[Stored entries]
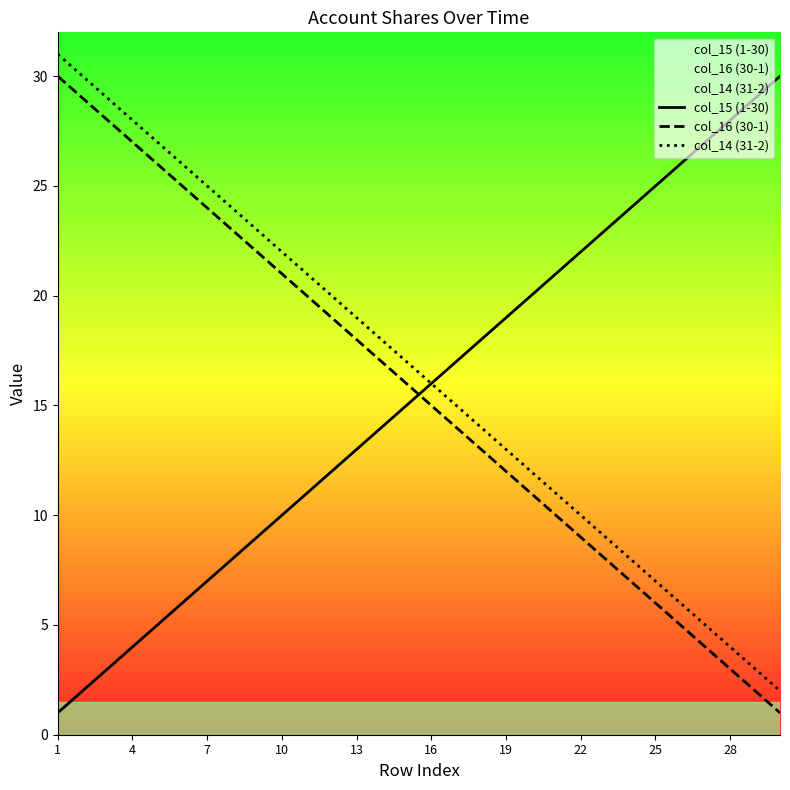

At which category is the sum across all series the highest?

1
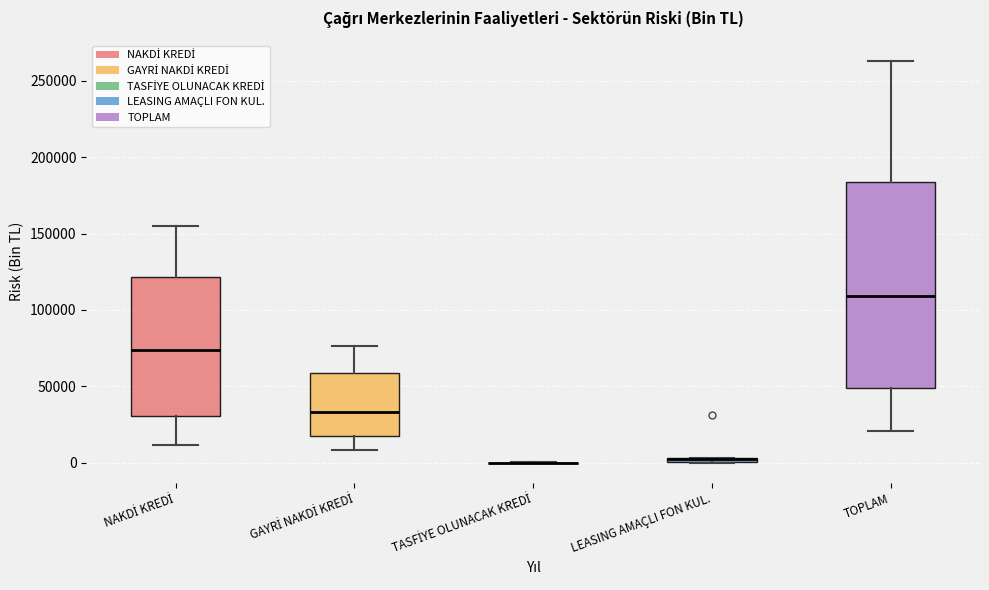

Where is the upper edge of the box for TOPLAM on the y-axis? The values are not printed on the chart, so give them approximately, as read against the axis.

185000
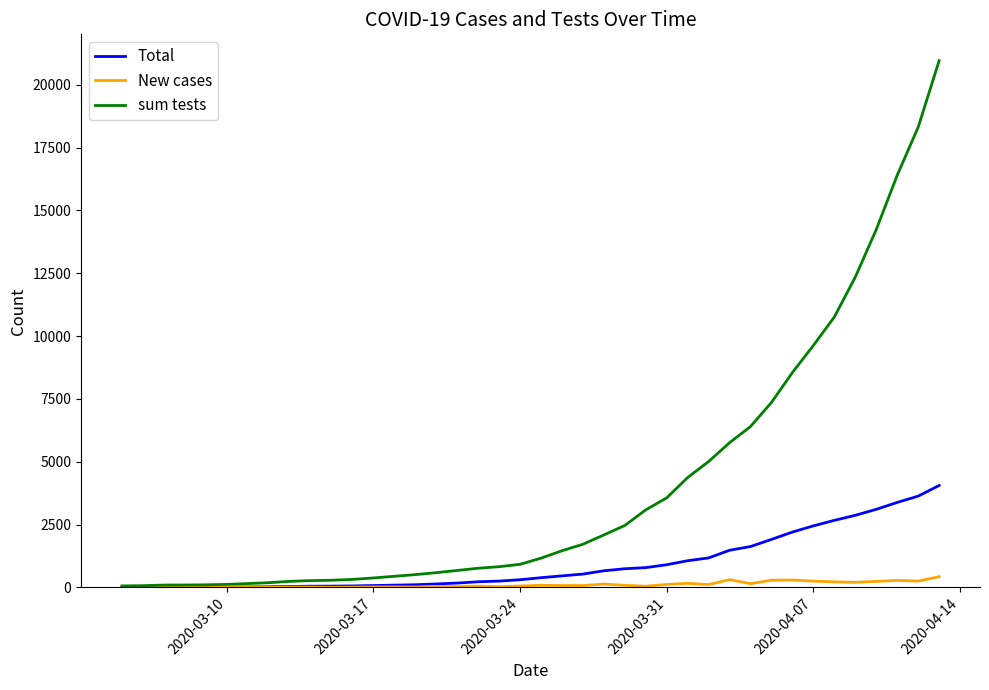

Rank the series by their average value, from highest to lowest.

sum tests, Total, New cases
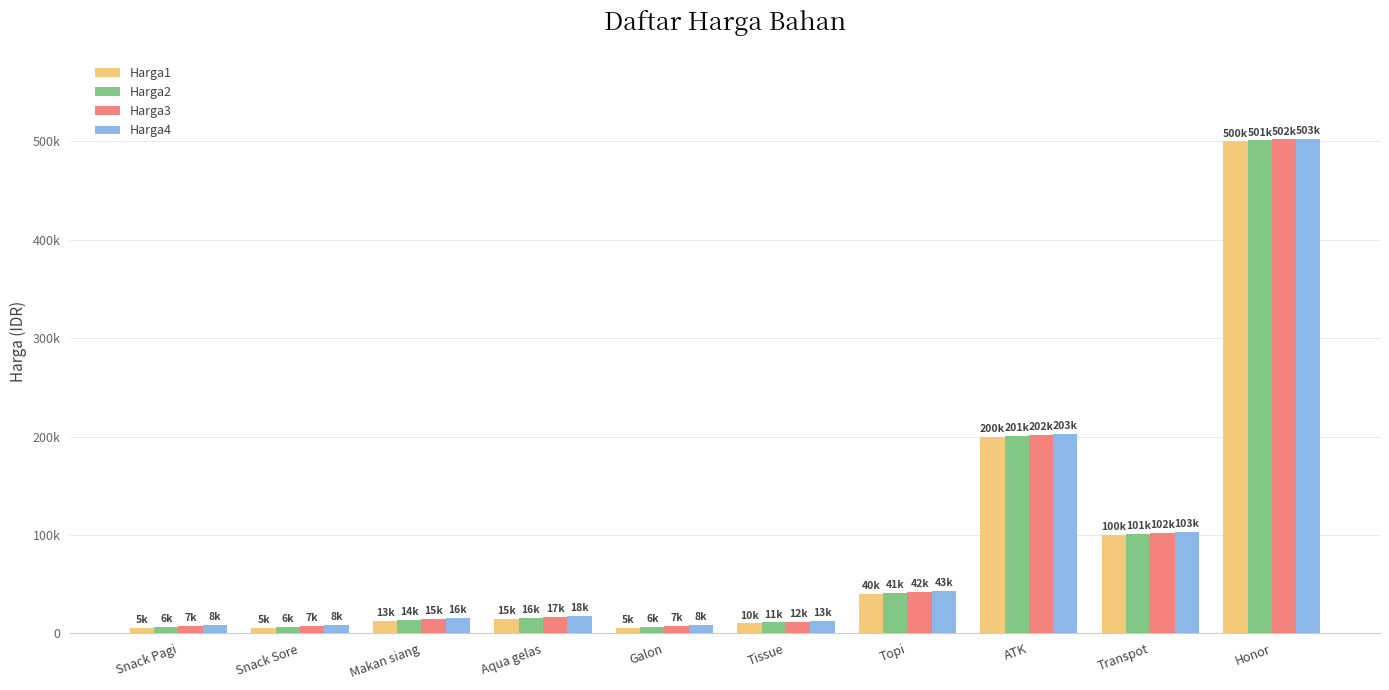

What is the label of the 3rd bar from the right?

ATK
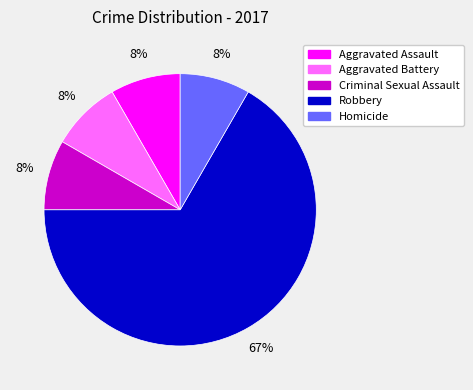

Does Robbery represent more than half of the total?

Yes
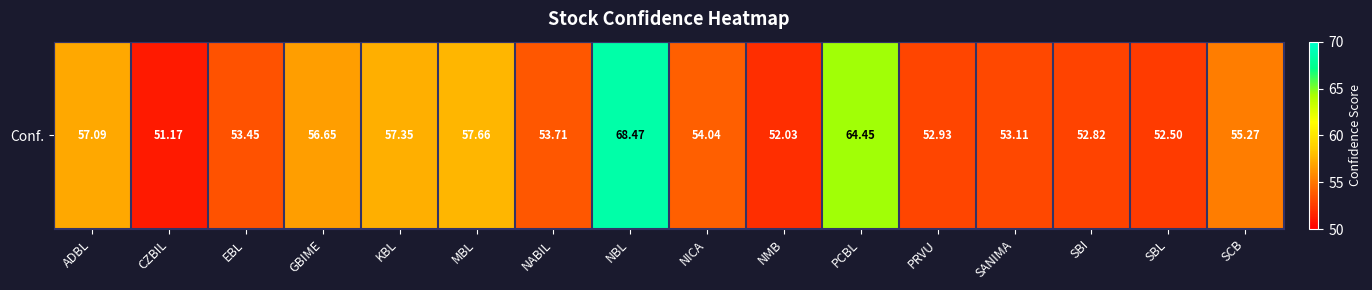

At which category does the chart reach its peak across all series?

NBL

Task goal
Reproduce every one of the stored entries above word for word, omitting the pictures.

Task solution
At which category is the sum across all series the highest?

1

Where is the upper edge of the box for TOPLAM on the y-axis? The values are not printed on the chart, so give them approximately, as read against the axis.

185000

Rank the series by their average value, from highest to lowest.

sum tests, Total, New cases

What is the label of the 3rd bar from the right?

ATK

Does Robbery represent more than half of the total?

Yes

At which category does the chart reach its peak across all series?

NBL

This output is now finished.